Assignment
Each record below is to be output unchanged, and any picture is to be dropped.

Record extracts below:

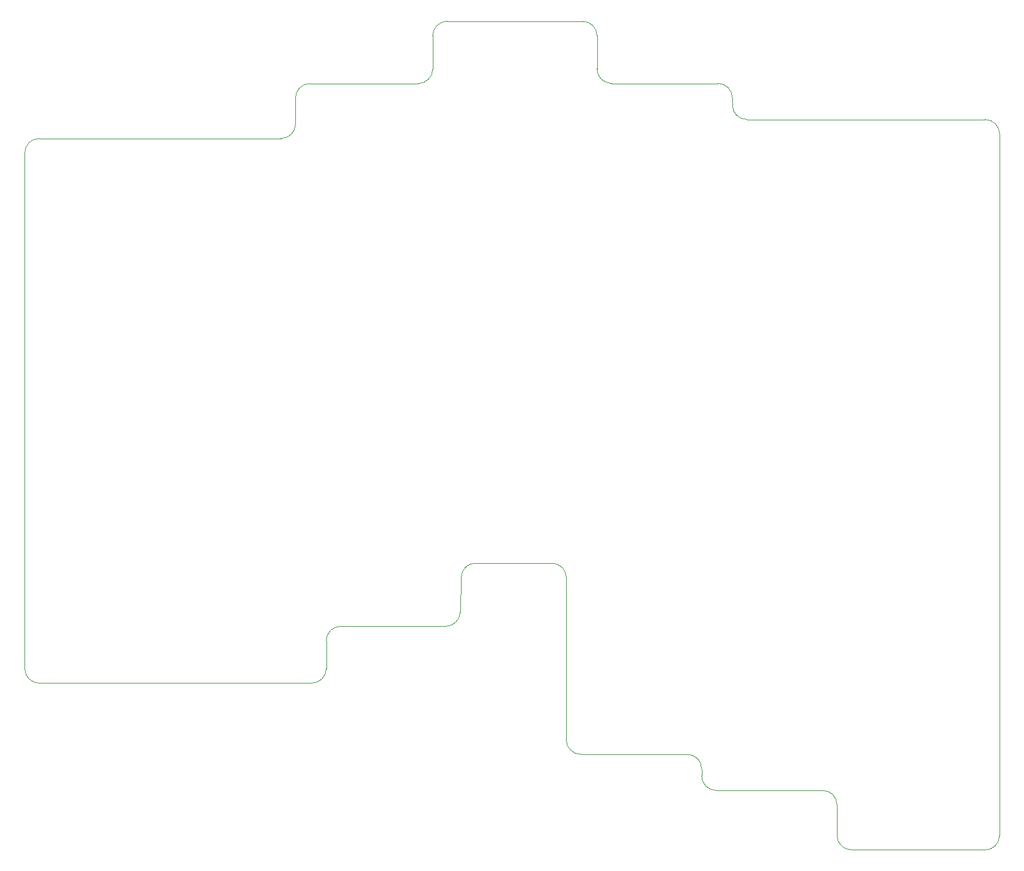
<source format=gbr>
%TF.GenerationSoftware,KiCad,Pcbnew,8.0.5*%
%TF.CreationDate,2024-10-08T15:48:39-07:00*%
%TF.ProjectId,qimera_pcb,71696d65-7261-45f7-9063-622e6b696361,v1.0.0*%
%TF.SameCoordinates,Original*%
%TF.FileFunction,Profile,NP*%
%FSLAX46Y46*%
G04 Gerber Fmt 4.6, Leading zero omitted, Abs format (unit mm)*
G04 Created by KiCad (PCBNEW 8.0.5) date 2024-10-08 15:48:39*
%MOMM*%
%LPD*%
G01*
G04 APERTURE LIST*
%TA.AperFunction,Profile*%
%ADD10C,0.100000*%
%TD*%
G04 APERTURE END LIST*
D10*
X177944489Y-157942880D02*
G75*
G02*
X179943673Y-155999973I1999211J-57120D01*
G01*
X119500000Y-97132250D02*
X153000000Y-97132250D01*
X159250000Y-166750000D02*
G75*
G02*
X161250000Y-164750000I2000000J0D01*
G01*
X159250000Y-170632250D02*
G75*
G02*
X157250000Y-172632300I-2000000J-50D01*
G01*
X117500000Y-170632250D02*
X117500000Y-99132250D01*
X217500000Y-94500000D02*
X232250000Y-94500000D01*
X250500000Y-94500000D02*
G75*
G02*
X252500000Y-96500000I0J-2000000D01*
G01*
X209250000Y-182500000D02*
X194500000Y-182500000D01*
X198750000Y-89500000D02*
X213500000Y-89500000D01*
X119500000Y-172632250D02*
G75*
G02*
X117500050Y-170632250I0J1999950D01*
G01*
X228000000Y-187500000D02*
G75*
G02*
X230000000Y-189500000I0J-2000000D01*
G01*
X252500000Y-96500000D02*
X252500000Y-193750000D01*
X174000000Y-87514500D02*
X174000000Y-82882250D01*
X213250000Y-187500000D02*
G75*
G02*
X211250000Y-185500000I0J2000000D01*
G01*
X232000000Y-195750000D02*
G75*
G02*
X230000000Y-193750000I0J2000000D01*
G01*
X230000000Y-193750000D02*
X230000000Y-189500000D01*
X174000000Y-87514500D02*
G75*
G02*
X172000000Y-89514500I-2000000J0D01*
G01*
X194500000Y-182500000D02*
G75*
G02*
X192500000Y-180500000I0J2000000D01*
G01*
X211250000Y-185500000D02*
X211250000Y-184500000D01*
X209250000Y-182500000D02*
G75*
G02*
X211250000Y-184500000I0J-2000000D01*
G01*
X117500000Y-99132250D02*
G75*
G02*
X119500000Y-97132300I1999900J50D01*
G01*
X177805511Y-162807119D02*
G75*
G02*
X175806327Y-164750027I-1999211J57119D01*
G01*
X190500000Y-156000000D02*
X179943673Y-156000000D01*
X190500000Y-156000000D02*
G75*
G02*
X192500000Y-158000000I0J-2000000D01*
G01*
X155000000Y-91514500D02*
G75*
G02*
X157000000Y-89514500I2000000J0D01*
G01*
X176000000Y-80882250D02*
X194750000Y-80882250D01*
X159250000Y-166750000D02*
X159250000Y-170632250D01*
X155000000Y-95132250D02*
X155000000Y-91514500D01*
X175806327Y-164750000D02*
X161250000Y-164750000D01*
X194750000Y-80882250D02*
G75*
G02*
X196749950Y-82882250I0J-1999950D01*
G01*
X198750000Y-89500000D02*
G75*
G02*
X196750000Y-87500000I0J2000000D01*
G01*
X252500000Y-193750000D02*
G75*
G02*
X250500000Y-195750000I-2000000J0D01*
G01*
X213500000Y-89500000D02*
G75*
G02*
X215500000Y-91500000I0J-2000000D01*
G01*
X174000000Y-82882250D02*
G75*
G02*
X176000000Y-80882200I2000000J50D01*
G01*
X217500000Y-94500000D02*
G75*
G02*
X215500000Y-92500000I0J2000000D01*
G01*
X250500000Y-195750000D02*
X232000000Y-195750000D01*
X177944489Y-157942880D02*
X177805511Y-162807119D01*
X157250000Y-172632250D02*
X119500000Y-172632250D01*
X196750000Y-82882250D02*
X196750000Y-87500000D01*
X232250000Y-94500000D02*
X250500000Y-94500000D01*
X228000000Y-187500000D02*
X213250000Y-187500000D01*
X215500000Y-91500000D02*
X215500000Y-92500000D01*
X155000000Y-95132250D02*
G75*
G02*
X153000000Y-97132200I-1999900J-50D01*
G01*
X192500000Y-180500000D02*
X192500000Y-158000000D01*
X157000000Y-89514500D02*
X172000000Y-89514500D01*
M02*

</source>
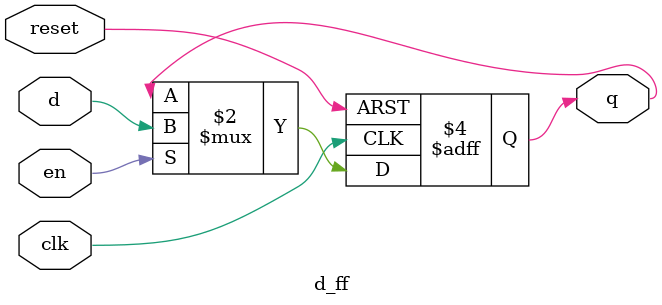
<source format=v>
module d_ff
	(
		input wire clk, reset,
		input wire en,
		input wire d,
		output reg q
	);

	always@(posedge clk, posedge reset) // always se ejecuta con un cambio positovo de clk o reset
		if (reset) // reset tiene prioridad por lo que se pregunta primero
			q<=1'b0; // reset
		else if (en) // si en está activo
			q<=d; // funcionamiento normal ffd

endmodule
</source>
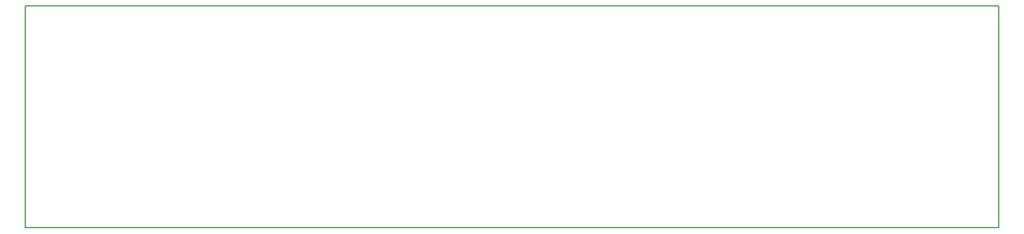
<source format=gm1>
G04 MADE WITH FRITZING*
G04 WWW.FRITZING.ORG*
G04 DOUBLE SIDED*
G04 HOLES PLATED*
G04 CONTOUR ON CENTER OF CONTOUR VECTOR*
%ASAXBY*%
%FSLAX23Y23*%
%MOIN*%
%OFA0B0*%
%SFA1.0B1.0*%
%ADD10R,6.053350X1.389330*%
%ADD11C,0.008000*%
%ADD10C,0.008*%
%LNCONTOUR*%
G90*
G70*
G54D10*
G54D11*
X4Y1385D02*
X6049Y1385D01*
X6049Y4D01*
X4Y4D01*
X4Y1385D01*
D02*
G04 End of contour*
M02*
</source>
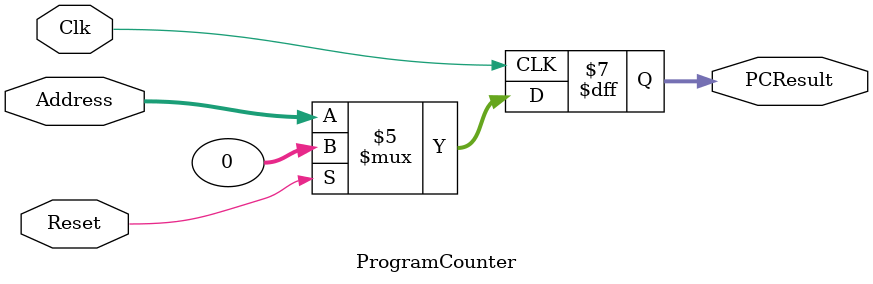
<source format=v>
`timescale 1ns / 1ps


module ProgramCounter(Address, PCResult, Reset, Clk);

	input [31:0] Address;
	input Reset, Clk;

	output reg [31:0] PCResult;
	
	initial begin
	   PCResult <= 0;
	end

    //If Reset = 1, set PCResult to 0, otherwise set to Address
    always @ (posedge Clk)  begin
        if (Reset == 1'b1)
            PCResult <= 0;
        else
            PCResult <= Address;
    end

endmodule


</source>
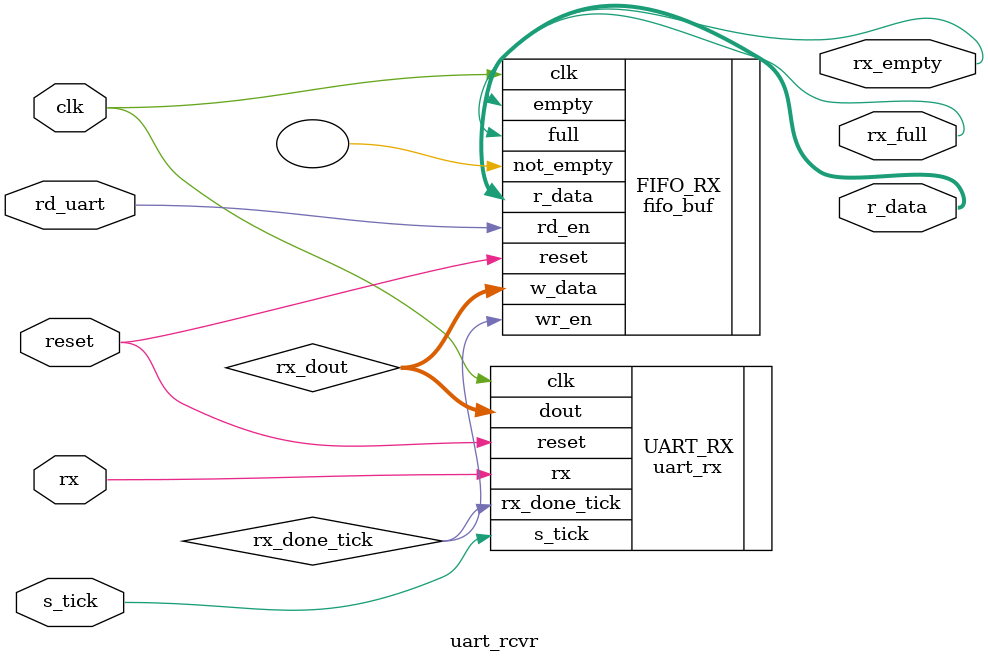
<source format=v>
`timescale 1ns / 1ps

module uart_rcvr(clk, reset, s_tick, rx, rd_uart, r_data, rx_empty, rx_full);
	parameter W = 8;
	
	input clk, reset;
	input s_tick, rd_uart;
	input rx;
	output [W-1:0] r_data;
	output rx_empty, rx_full;
	
	wire [W-1:0]rx_dout;
	wire rx_done_tick;
	
	uart_rx UART_RX (	.clk(clk), 
						.reset(reset), 
						.rx(rx), 
						.s_tick(s_tick), 
						.rx_done_tick(rx_done_tick), 
						.dout(rx_dout)
					);
					
	fifo_buf FIFO_RX (	.clk(clk), 
						.reset(reset), 
						.wr_en(rx_done_tick), 
						.rd_en(rd_uart), 
						.w_data(rx_dout), 
						.r_data(r_data), 
						.full(rx_full), 
						.empty(rx_empty),
						.not_empty()
					 );
	
endmodule

</source>
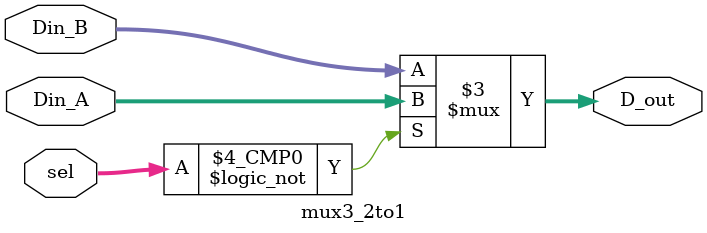
<source format=sv>
module mux3_2to1 (
	input	[2:0]	Din_A,
	input	[2:0]	Din_B,
    input	[1:0]	sel,
    output  logic [2:0]	D_out
);

// always block occurs when triggered by one of the inputs
always @ (Din_A or Din_B  or sel)
	begin
		case (sel)
			1'b0 :		D_out = Din_A;	// if sel is 0
			default :	D_out = Din_B;	// if sel is 1 (not 0)
		endcase
	end

endmodule

</source>
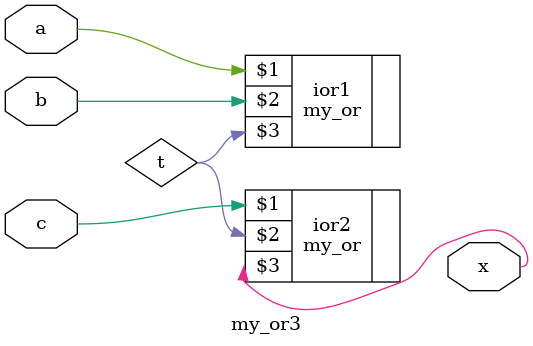
<source format=v>
module my_or3 (input a, b, c, output x);
   wire t;
//   my_or ior1 (a, b, t), ior2(c, t, x);
   my_or ior1 (a, b, t);

   my_or ior2(c, t, x);
endmodule

</source>
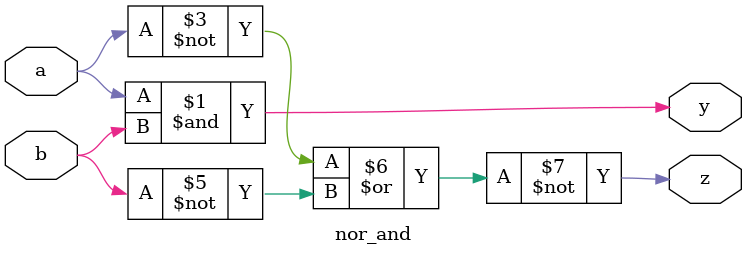
<source format=v>
module nor_and(a,b,y,z);
input a,b;
output y,z;

assign y=a&b;
assign z=(a~|a)~|(b~|b);

initial
begin
	$display("This OR using NOR");
end
endmodule
</source>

End of Record extracts.

Written reply
<source format=gbr>
%TF.GenerationSoftware,KiCad,Pcbnew,8.0.5*%
%TF.CreationDate,2024-10-08T15:48:39-07:00*%
%TF.ProjectId,qimera_pcb,71696d65-7261-45f7-9063-622e6b696361,v1.0.0*%
%TF.SameCoordinates,Original*%
%TF.FileFunction,Profile,NP*%
%FSLAX46Y46*%
G04 Gerber Fmt 4.6, Leading zero omitted, Abs format (unit mm)*
G04 Created by KiCad (PCBNEW 8.0.5) date 2024-10-08 15:48:39*
%MOMM*%
%LPD*%
G01*
G04 APERTURE LIST*
%TA.AperFunction,Profile*%
%ADD10C,0.100000*%
%TD*%
G04 APERTURE END LIST*
D10*
X177944489Y-157942880D02*
G75*
G02*
X179943673Y-155999973I1999211J-57120D01*
G01*
X119500000Y-97132250D02*
X153000000Y-97132250D01*
X159250000Y-166750000D02*
G75*
G02*
X161250000Y-164750000I2000000J0D01*
G01*
X159250000Y-170632250D02*
G75*
G02*
X157250000Y-172632300I-2000000J-50D01*
G01*
X117500000Y-170632250D02*
X117500000Y-99132250D01*
X217500000Y-94500000D02*
X232250000Y-94500000D01*
X250500000Y-94500000D02*
G75*
G02*
X252500000Y-96500000I0J-2000000D01*
G01*
X209250000Y-182500000D02*
X194500000Y-182500000D01*
X198750000Y-89500000D02*
X213500000Y-89500000D01*
X119500000Y-172632250D02*
G75*
G02*
X117500050Y-170632250I0J1999950D01*
G01*
X228000000Y-187500000D02*
G75*
G02*
X230000000Y-189500000I0J-2000000D01*
G01*
X252500000Y-96500000D02*
X252500000Y-193750000D01*
X174000000Y-87514500D02*
X174000000Y-82882250D01*
X213250000Y-187500000D02*
G75*
G02*
X211250000Y-185500000I0J2000000D01*
G01*
X232000000Y-195750000D02*
G75*
G02*
X230000000Y-193750000I0J2000000D01*
G01*
X230000000Y-193750000D02*
X230000000Y-189500000D01*
X174000000Y-87514500D02*
G75*
G02*
X172000000Y-89514500I-2000000J0D01*
G01*
X194500000Y-182500000D02*
G75*
G02*
X192500000Y-180500000I0J2000000D01*
G01*
X211250000Y-185500000D02*
X211250000Y-184500000D01*
X209250000Y-182500000D02*
G75*
G02*
X211250000Y-184500000I0J-2000000D01*
G01*
X117500000Y-99132250D02*
G75*
G02*
X119500000Y-97132300I1999900J50D01*
G01*
X177805511Y-162807119D02*
G75*
G02*
X175806327Y-164750027I-1999211J57119D01*
G01*
X190500000Y-156000000D02*
X179943673Y-156000000D01*
X190500000Y-156000000D02*
G75*
G02*
X192500000Y-158000000I0J-2000000D01*
G01*
X155000000Y-91514500D02*
G75*
G02*
X157000000Y-89514500I2000000J0D01*
G01*
X176000000Y-80882250D02*
X194750000Y-80882250D01*
X159250000Y-166750000D02*
X159250000Y-170632250D01*
X155000000Y-95132250D02*
X155000000Y-91514500D01*
X175806327Y-164750000D02*
X161250000Y-164750000D01*
X194750000Y-80882250D02*
G75*
G02*
X196749950Y-82882250I0J-1999950D01*
G01*
X198750000Y-89500000D02*
G75*
G02*
X196750000Y-87500000I0J2000000D01*
G01*
X252500000Y-193750000D02*
G75*
G02*
X250500000Y-195750000I-2000000J0D01*
G01*
X213500000Y-89500000D02*
G75*
G02*
X215500000Y-91500000I0J-2000000D01*
G01*
X174000000Y-82882250D02*
G75*
G02*
X176000000Y-80882200I2000000J50D01*
G01*
X217500000Y-94500000D02*
G75*
G02*
X215500000Y-92500000I0J2000000D01*
G01*
X250500000Y-195750000D02*
X232000000Y-195750000D01*
X177944489Y-157942880D02*
X177805511Y-162807119D01*
X157250000Y-172632250D02*
X119500000Y-172632250D01*
X196750000Y-82882250D02*
X196750000Y-87500000D01*
X232250000Y-94500000D02*
X250500000Y-94500000D01*
X228000000Y-187500000D02*
X213250000Y-187500000D01*
X215500000Y-91500000D02*
X215500000Y-92500000D01*
X155000000Y-95132250D02*
G75*
G02*
X153000000Y-97132200I-1999900J-50D01*
G01*
X192500000Y-180500000D02*
X192500000Y-158000000D01*
X157000000Y-89514500D02*
X172000000Y-89514500D01*
M02*

</source>
<source format=v>
module d_ff
	(
		input wire clk, reset,
		input wire en,
		input wire d,
		output reg q
	);

	always@(posedge clk, posedge reset) // always se ejecuta con un cambio positovo de clk o reset
		if (reset) // reset tiene prioridad por lo que se pregunta primero
			q<=1'b0; // reset
		else if (en) // si en está activo
			q<=d; // funcionamiento normal ffd

endmodule
</source>
<source format=gm1>
G04 MADE WITH FRITZING*
G04 WWW.FRITZING.ORG*
G04 DOUBLE SIDED*
G04 HOLES PLATED*
G04 CONTOUR ON CENTER OF CONTOUR VECTOR*
%ASAXBY*%
%FSLAX23Y23*%
%MOIN*%
%OFA0B0*%
%SFA1.0B1.0*%
%ADD10R,6.053350X1.389330*%
%ADD11C,0.008000*%
%ADD10C,0.008*%
%LNCONTOUR*%
G90*
G70*
G54D10*
G54D11*
X4Y1385D02*
X6049Y1385D01*
X6049Y4D01*
X4Y4D01*
X4Y1385D01*
D02*
G04 End of contour*
M02*
</source>
<source format=v>
`timescale 1ns / 1ps


module ProgramCounter(Address, PCResult, Reset, Clk);

	input [31:0] Address;
	input Reset, Clk;

	output reg [31:0] PCResult;
	
	initial begin
	   PCResult <= 0;
	end

    //If Reset = 1, set PCResult to 0, otherwise set to Address
    always @ (posedge Clk)  begin
        if (Reset == 1'b1)
            PCResult <= 0;
        else
            PCResult <= Address;
    end

endmodule


</source>
<source format=v>
`timescale 1ns / 1ps

module uart_rcvr(clk, reset, s_tick, rx, rd_uart, r_data, rx_empty, rx_full);
	parameter W = 8;
	
	input clk, reset;
	input s_tick, rd_uart;
	input rx;
	output [W-1:0] r_data;
	output rx_empty, rx_full;
	
	wire [W-1:0]rx_dout;
	wire rx_done_tick;
	
	uart_rx UART_RX (	.clk(clk), 
						.reset(reset), 
						.rx(rx), 
						.s_tick(s_tick), 
						.rx_done_tick(rx_done_tick), 
						.dout(rx_dout)
					);
					
	fifo_buf FIFO_RX (	.clk(clk), 
						.reset(reset), 
						.wr_en(rx_done_tick), 
						.rd_en(rd_uart), 
						.w_data(rx_dout), 
						.r_data(r_data), 
						.full(rx_full), 
						.empty(rx_empty),
						.not_empty()
					 );
	
endmodule

</source>
<source format=sv>
module mux3_2to1 (
	input	[2:0]	Din_A,
	input	[2:0]	Din_B,
    input	[1:0]	sel,
    output  logic [2:0]	D_out
);

// always block occurs when triggered by one of the inputs
always @ (Din_A or Din_B  or sel)
	begin
		case (sel)
			1'b0 :		D_out = Din_A;	// if sel is 0
			default :	D_out = Din_B;	// if sel is 1 (not 0)
		endcase
	end

endmodule

</source>
<source format=v>
module my_or3 (input a, b, c, output x);
   wire t;
//   my_or ior1 (a, b, t), ior2(c, t, x);
   my_or ior1 (a, b, t);

   my_or ior2(c, t, x);
endmodule

</source>
<source format=v>
module nor_and(a,b,y,z);
input a,b;
output y,z;

assign y=a&b;
assign z=(a~|a)~|(b~|b);

initial
begin
	$display("This OR using NOR");
end
endmodule
</source>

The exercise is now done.